More Speculative Thoughts

Here’s a collection of my more speculative thoughts on the matter, in a fairly stream-of-consciousness format.

It’s probably the case that you need a sufficiently advanced intelligence to be able to reason that it’s a good idea to be cautious in the face of uncertainty about its environment. Thus one could suppose that a weakly-superhuman AGI is not particularly cautious at first, until it self-improves to a certain degree. Also, the likelihood of emergence of such cautious behaviour is likely to depend on many parameters of the training process e.g. in standard RL-training, it seems likely that the larger the discount factor, the higher the probability of cautious policies emerging.

Can one make the claim, by applying the ideas of instrumental convergence, that cautious behaviour should arise for nearly all goals (whatever that means)?
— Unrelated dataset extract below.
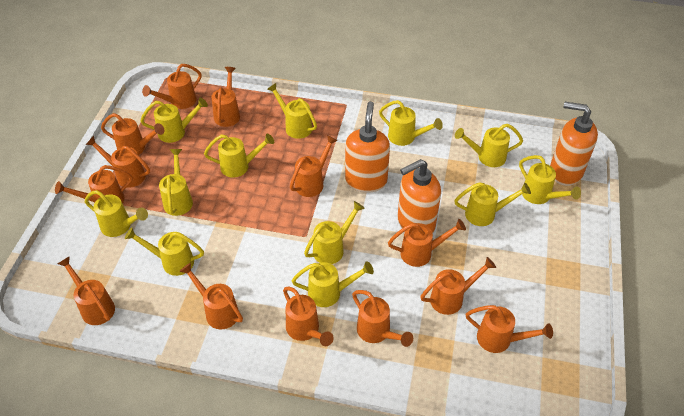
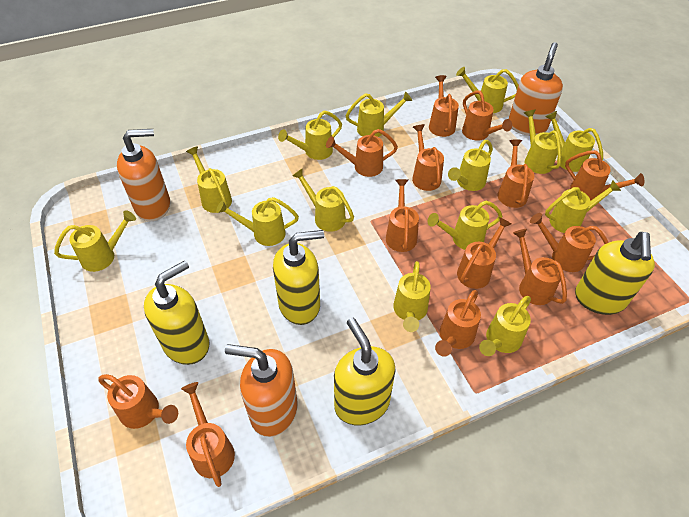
yellow soap dispenser: 0 -> 4
yellow watering can: 12 -> 14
I’m leaning towards a ‘yes’ on this.

Can we run experiments already to try and detect this kind of emergent cautious behaviour? This seems difficult; certainly, you can design toy environments which punish the agent for being too brazen in direct/​short-term optimisation towards its goal, and I believe that a well-calibrated RL training procedure will then learn to be cautious in these environments. However, what I’m proposing above is that a sufficiently advanced intelligence will deduce such cautious behaviour as an optimal policy from reasoning alone, without it coming via environmental feedback.

Rather than focusing on ‘extreme values of unconstrained variables’, which isn’t very well defined and seems a bit of a nebulous concept to grasp more than vaguely, if my above hypotheses are true, it seems more direct to say that cautious agents will tend to seek reversible environment states. Defining this really precisely probably gets pretty hairy (technically, if you count the whole universe in the state, based on our current understanding of physics, you can never return exactly to a previous state (I think)). But it seems pretty likely that intelligent agents will have to operate and reason on restricted states e.g. at particular scales of matter, or in a specific subset of time and space. Under such restrictions, it is indeed possible for agents to locally reverse entropy—piece back together the broken glass, as it were—for some choices of actions, but not for others. A cautious agent will then, I hypothesise, try as far as possible to take actions that ensure locally-reversible states.

Trying to tie this back to the opening quote—do actions which preserve local-reversibility tend to correspond to non-extreme values of unconstrained variables? This seems far too fuzzy to say much with any conviction on, imo.